I picked this book up in a charity shop, published in 1979 by The Macmillan Press Ltd, ISBN: 0-333-25630-1, Author: Ivan Watson.  This is a great little book that simply sets out twelve golden rules that professional film-makers follow to produce professional looking films that amateur film-makers can follow.  Although this book was written forty years ago for home cine-camera users most of the book is still valuable to the digital camera operator as it mostly covers camera angles, continuity, movement, POV, sequence, camera movement, etc.  Only a small section is out of date, referring specifically to correct use of film choice of cine-cameras and film editing including the synchronization of sound to cine-film.  Not at all relevant to modern day editing but interesting all the same.

I have copied the book’s summing-up page, on the last page of the book, which has done done all the work for me to both highly recommend this book and sum-up it’s contents.

It is a pity that this book is no longer in print, I firmly believe that with only a small amount of work to update it to reference digital technology this book would be on the students required reading list.  This book de-mystifies the expression ‘film-language’ and simply lays out rules to follow in order to be able to make a descent enough film for putting forward for critical assessment or competition.

(Page 119, How to be  a Better-Than-Average Cameraman)

Twelve Golden Rules For Better Camerawork.
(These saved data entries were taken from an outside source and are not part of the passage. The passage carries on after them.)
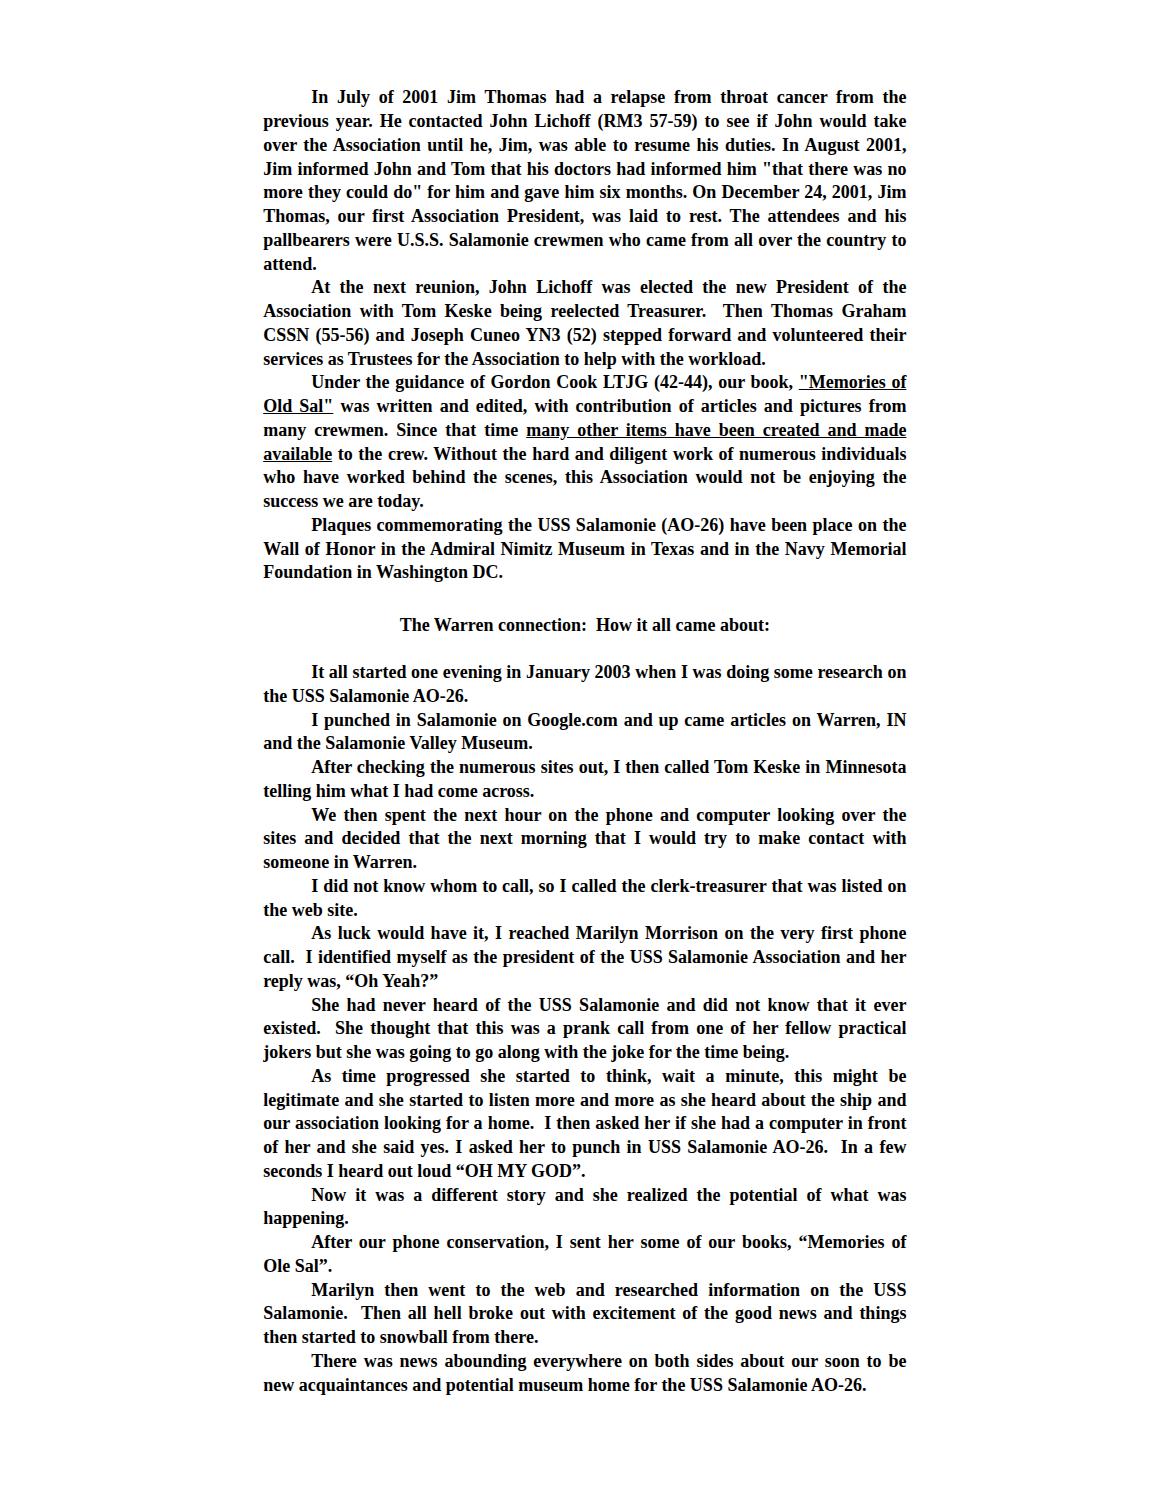In July of 2001 Jim Thomas had a relapse from throat cancer from the previous year. He contacted John Lichoff (RM3 57-59) to see if John would take over the Association until he, Jim, was able to resume his duties. In August 2001, Jim informed John and Tom that his doctors had informed him "that there was no more they could do" for him and gave him six months. On December 24, 2001, Jim Thomas, our first Association President, was laid to rest. The attendees and his pallbearers were U.S.S. Salamonie crewmen who came from all over the country to attend.
At the next reunion, John Lichoff was elected the new President of the Association with Tom Keske being reelected Treasurer. Then Thomas Graham CSSN (55-56) and Joseph Cuneo YN3 (52) stepped forward and volunteered their services as Trustees for the Association to help with the workload.
Under the guidance of Gordon Cook LTJG (42-44), our book, "Memories of Old Sal" was written and edited, with contribution of articles and pictures from many crewmen. Since that time many other items have been created and made available to the crew. Without the hard and diligent work of numerous individuals who have worked behind the scenes, this Association would not be enjoying the success we are today.
Plaques commemorating the USS Salamonie (AO-26) have been place on the Wall of Honor in the Admiral Nimitz Museum in Texas and in the Navy Memorial Foundation in Washington DC.
The Warren connection: How it all came about:
It all started one evening in January 2003 when I was doing some research on the USS Salamonie AO-26.
I punched in Salamonie on Google.com and up came articles on Warren, IN and the Salamonie Valley Museum.
After checking the numerous sites out, I then called Tom Keske in Minnesota telling him what I had come across.
We then spent the next hour on the phone and computer looking over the sites and decided that the next morning that I would try to make contact with someone in Warren.
I did not know whom to call, so I called the clerk-treasurer that was listed on the web site.
As luck would have it, I reached Marilyn Morrison on the very first phone call. I identified myself as the president of the USS Salamonie Association and her reply was, “Oh Yeah?”
She had never heard of the USS Salamonie and did not know that it ever existed. She thought that this was a prank call from one of her fellow practical jokers but she was going to go along with the joke for the time being.
As time progressed she started to think, wait a minute, this might be legitimate and she started to listen more and more as she heard about the ship and our association looking for a home. I then asked her if she had a computer in front of her and she said yes. I asked her to punch in USS Salamonie AO-26. In a few seconds I heard out loud “OH MY GOD”.
Now it was a different story and she realized the potential of what was happening.
After our phone conservation, I sent her some of our books, “Memories of Ole Sal”.
Marilyn then went to the web and researched information on the USS Salamonie. Then all hell broke out with excitement of the good news and things then started to snowball from there.
There was news abounding everywhere on both sides about our soon to be new acquaintances and potential museum home for the USS Salamonie AO-26.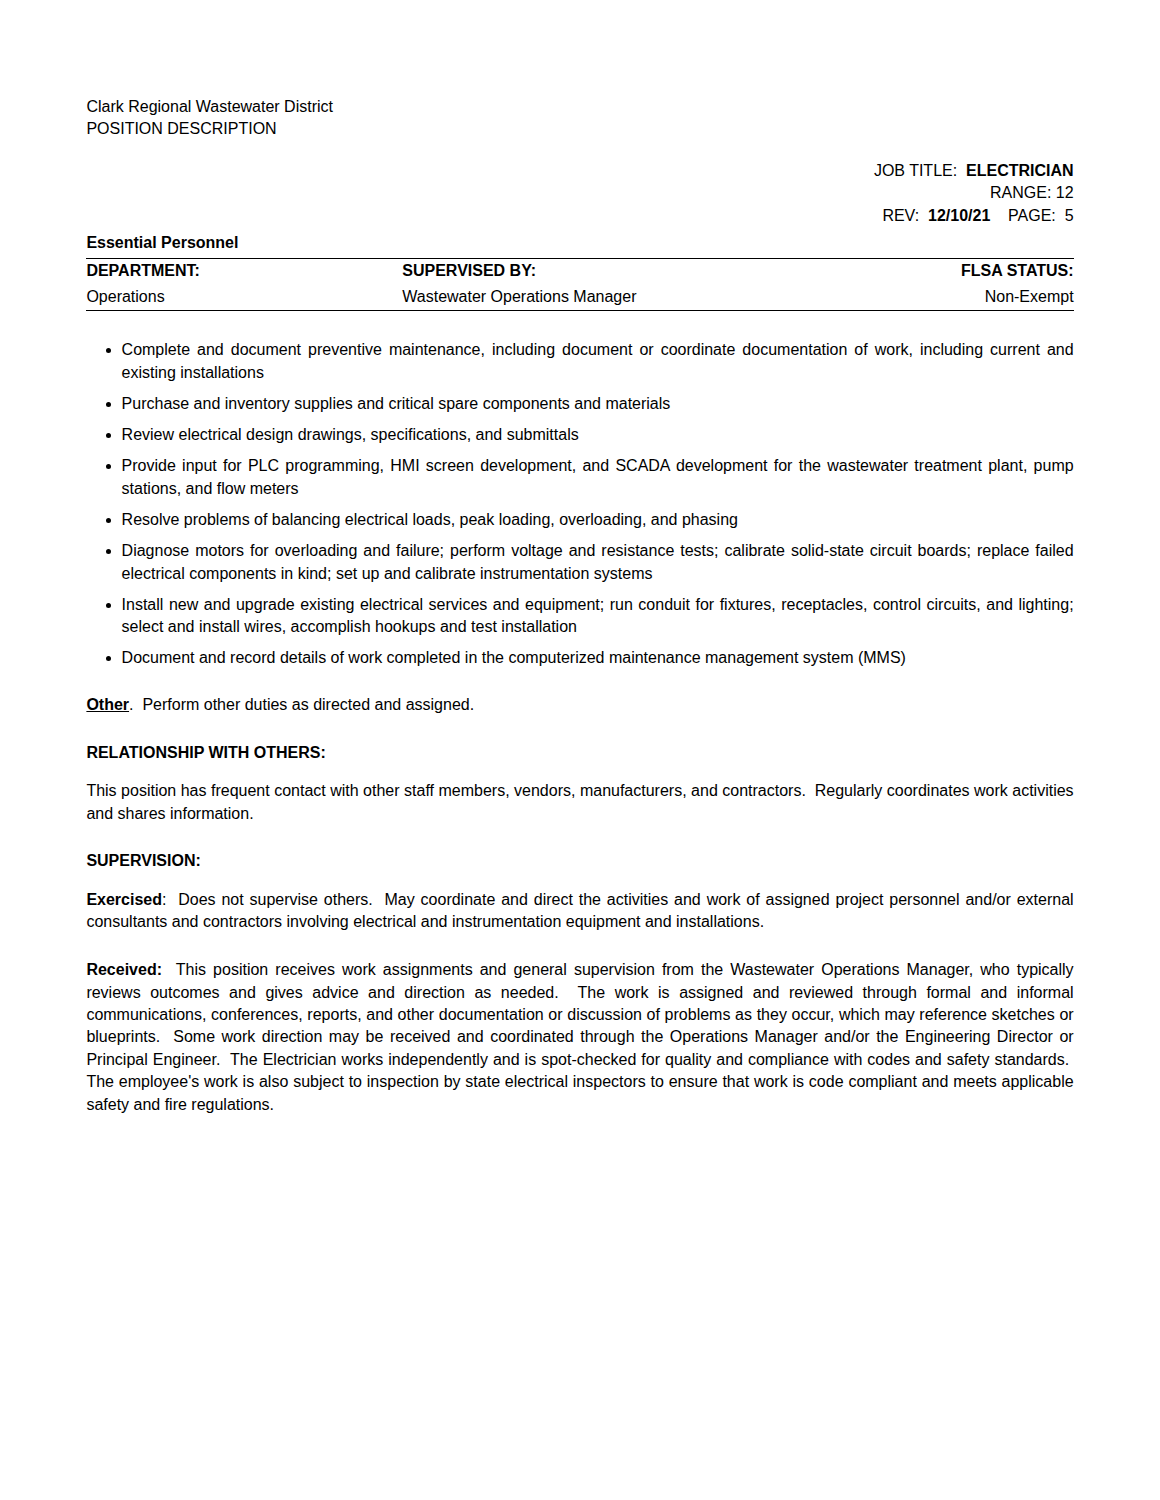Clark Regional Wastewater District
POSITION DESCRIPTION
JOB TITLE: ELECTRICIAN
RANGE: 12
REV: 12/10/21 PAGE: 5
Essential Personnel
| DEPARTMENT: | SUPERVISED BY: | FLSA STATUS: |
| --- | --- | --- |
| Operations | Wastewater Operations Manager | Non-Exempt |
Complete and document preventive maintenance, including document or coordinate documentation of work, including current and existing installations
Purchase and inventory supplies and critical spare components and materials
Review electrical design drawings, specifications, and submittals
Provide input for PLC programming, HMI screen development, and SCADA development for the wastewater treatment plant, pump stations, and flow meters
Resolve problems of balancing electrical loads, peak loading, overloading, and phasing
Diagnose motors for overloading and failure; perform voltage and resistance tests; calibrate solid-state circuit boards; replace failed electrical components in kind; set up and calibrate instrumentation systems
Install new and upgrade existing electrical services and equipment; run conduit for fixtures, receptacles, control circuits, and lighting; select and install wires, accomplish hookups and test installation
Document and record details of work completed in the computerized maintenance management system (MMS)
Other. Perform other duties as directed and assigned.
RELATIONSHIP WITH OTHERS:
This position has frequent contact with other staff members, vendors, manufacturers, and contractors. Regularly coordinates work activities and shares information.
SUPERVISION:
Exercised: Does not supervise others. May coordinate and direct the activities and work of assigned project personnel and/or external consultants and contractors involving electrical and instrumentation equipment and installations.
Received: This position receives work assignments and general supervision from the Wastewater Operations Manager, who typically reviews outcomes and gives advice and direction as needed. The work is assigned and reviewed through formal and informal communications, conferences, reports, and other documentation or discussion of problems as they occur, which may reference sketches or blueprints. Some work direction may be received and coordinated through the Operations Manager and/or the Engineering Director or Principal Engineer. The Electrician works independently and is spot-checked for quality and compliance with codes and safety standards. The employee's work is also subject to inspection by state electrical inspectors to ensure that work is code compliant and meets applicable safety and fire regulations.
  1. Economise on screen-time by shooting only part of the action to represent the whole.
  2. Whenever you introduce anything new, use a re-establishing shot to enable the audience to relate once more to the general scene.
  3. Always start a new scene or change of location with an establishing shot.
  4. when filming action that is broken down into related shots, change the angle and image size every time you stop the camera.
  5. to obtain a three-dimensional effect, shoot, where ever possible, at an angle of about 45 degrees to the subject.
  6. when you re position the camera to break-down continuous action into separate shots, or take alternating over-the-shoulder or point-of-view close-ups opposite players, keep the camera within a 180 degree arc, on one-side of the action line, for each shot in the sequence.
  7. Start the camera before the subject enters the frame and stop it after the subject leaves the frame.
  8. Wherever possible, a panning shot should be proceeded and followed by a static shot.
  9. The foundation of any interior light set-up for close shots should be a key light, a fill-light and a back light.
  10. When you compose a scene try, as far as possible to keep it simple.
  11. In any filming situation where you wish to heighten suspense by expanding screen time, make full use of creation close-ups or cut-in shots.
  12. If you have an artistic or dramatic reason for doing so, ignore all or any of the Golden Rules whenever you please.